The ground of the defendants’ rejection was. that the burlap was inferior in quality to that previously furnished them by the plaintiff, and that the plaintiff had specifically agreed with one of the defendants’ employees by telephone to supply the same quality as on previous occasions, There is a square conflict in the evidence as to the express warranty, and it would perhaps be a fair deduction that nothing was said on the subject at the time of the making of the contract; but the defendants had a right to expect a grade of material, under this agreement, as high as the plaintiff had previously furnished them. That it did not supply this was shown by the uncontradicted testimony of several of the defendants’ witnesses. The plaintiff concedes that it never saw the burlap before it was sent to the defendants. It bought it after it had offered the defendants the second-hand burlap it had on hand; ” it went into the market and bought it “ on. receipt of the order.”

When the burlap was returned to the plaintiff, it refused to receive it. The defendants’ driver thereupon unloaded the bales in front of the plaintiff’s place of business, where the plaintiff allowed it to remain until removed by the authorities as a nuisance. It was bound to use reasonable care to make the defendants’ loss in this action as light as possible, and it did not fulfill that duty. (Hamilton v. McPherson, 28 N. Y. 72; Milton v. Hudson River Steamboat Co., 37 id. 210; Johnson v. Meeker, 96 id. 93, 97.)

It is true that a correct decision will not be reversed on appeal because founded on a wrong' reason (Marvin v. Universal life Ins. *237Co., 85 N. Y. 278; Ward v. Hasbrouck, 169 id. 407, 420), and if the evidence fairly supported the trial court’s decision we should be compelled to affirm the judgment; but we believe from an examination of the record that an affirmance would work a clear injustice to the defendants, and that the judgment is against the weight of evidence and should be reversed.

Bartlett, Jenks and Hooker, JJ., concurred.

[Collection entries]
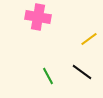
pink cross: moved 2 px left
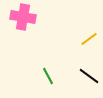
pink cross: moved 15 px left
black line: moved 7 px right, 4 px down
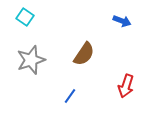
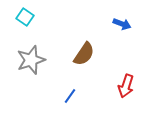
blue arrow: moved 3 px down
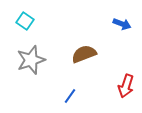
cyan square: moved 4 px down
brown semicircle: rotated 145 degrees counterclockwise
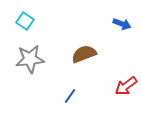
gray star: moved 1 px left, 1 px up; rotated 12 degrees clockwise
red arrow: rotated 35 degrees clockwise
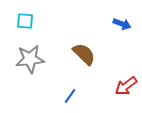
cyan square: rotated 30 degrees counterclockwise
brown semicircle: rotated 65 degrees clockwise
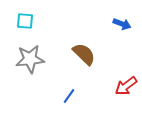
blue line: moved 1 px left
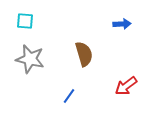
blue arrow: rotated 24 degrees counterclockwise
brown semicircle: rotated 30 degrees clockwise
gray star: rotated 20 degrees clockwise
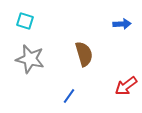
cyan square: rotated 12 degrees clockwise
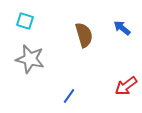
blue arrow: moved 4 px down; rotated 138 degrees counterclockwise
brown semicircle: moved 19 px up
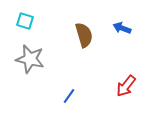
blue arrow: rotated 18 degrees counterclockwise
red arrow: rotated 15 degrees counterclockwise
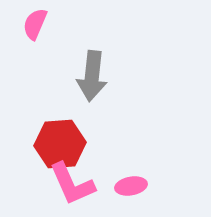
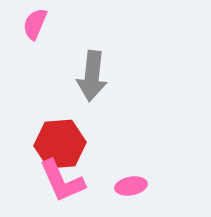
pink L-shape: moved 10 px left, 3 px up
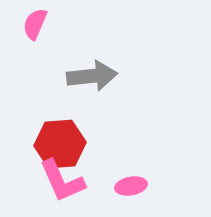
gray arrow: rotated 102 degrees counterclockwise
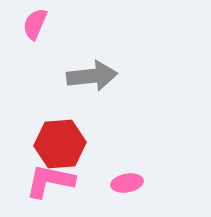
pink L-shape: moved 12 px left; rotated 126 degrees clockwise
pink ellipse: moved 4 px left, 3 px up
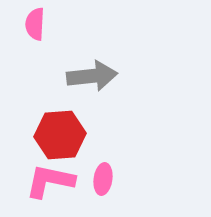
pink semicircle: rotated 20 degrees counterclockwise
red hexagon: moved 9 px up
pink ellipse: moved 24 px left, 4 px up; rotated 72 degrees counterclockwise
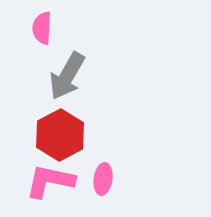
pink semicircle: moved 7 px right, 4 px down
gray arrow: moved 25 px left; rotated 126 degrees clockwise
red hexagon: rotated 24 degrees counterclockwise
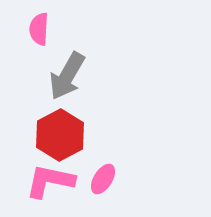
pink semicircle: moved 3 px left, 1 px down
pink ellipse: rotated 24 degrees clockwise
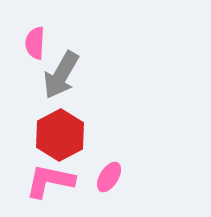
pink semicircle: moved 4 px left, 14 px down
gray arrow: moved 6 px left, 1 px up
pink ellipse: moved 6 px right, 2 px up
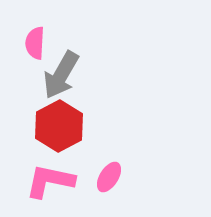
red hexagon: moved 1 px left, 9 px up
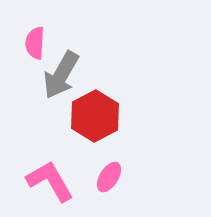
red hexagon: moved 36 px right, 10 px up
pink L-shape: rotated 48 degrees clockwise
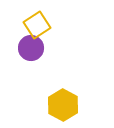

▸ **What this exercise asks**:
**1.** From the court opinion, extract the passage starting with "It is true that" and going on through "should be reversed.".
**2.** Answer these from the court opinion:
(a) According to the plaintiff's concession, did it see the burlap before sending it to the defendants?
(b) How long did the plaintiff let the unloaded bales stay in front of its place of business?
(c) Which justices concurred?
The records have nothing to do with the court opinion.

▸ **The replies**:
**1.**
It is true that a correct decision will not be reversed on appeal because founded on a wrong' reason (Marvin v. Universal life Ins. *237Co., 85 N. Y. 278; Ward v. Hasbrouck, 169 id. 407, 420), and if the evidence fairly supported the trial court’s decision we should be compelled to affirm the judgment; but we believe from an examination of the record that an affirmance would work a clear injustice to the defendants, and that the judgment is against the weight of evidence and should be reversed.

**2.**
(a) No, it never saw the burlap before it was sent.
(b) Until the authorities removed them as a nuisance.
(c) Bartlett, Jenks and Hooker.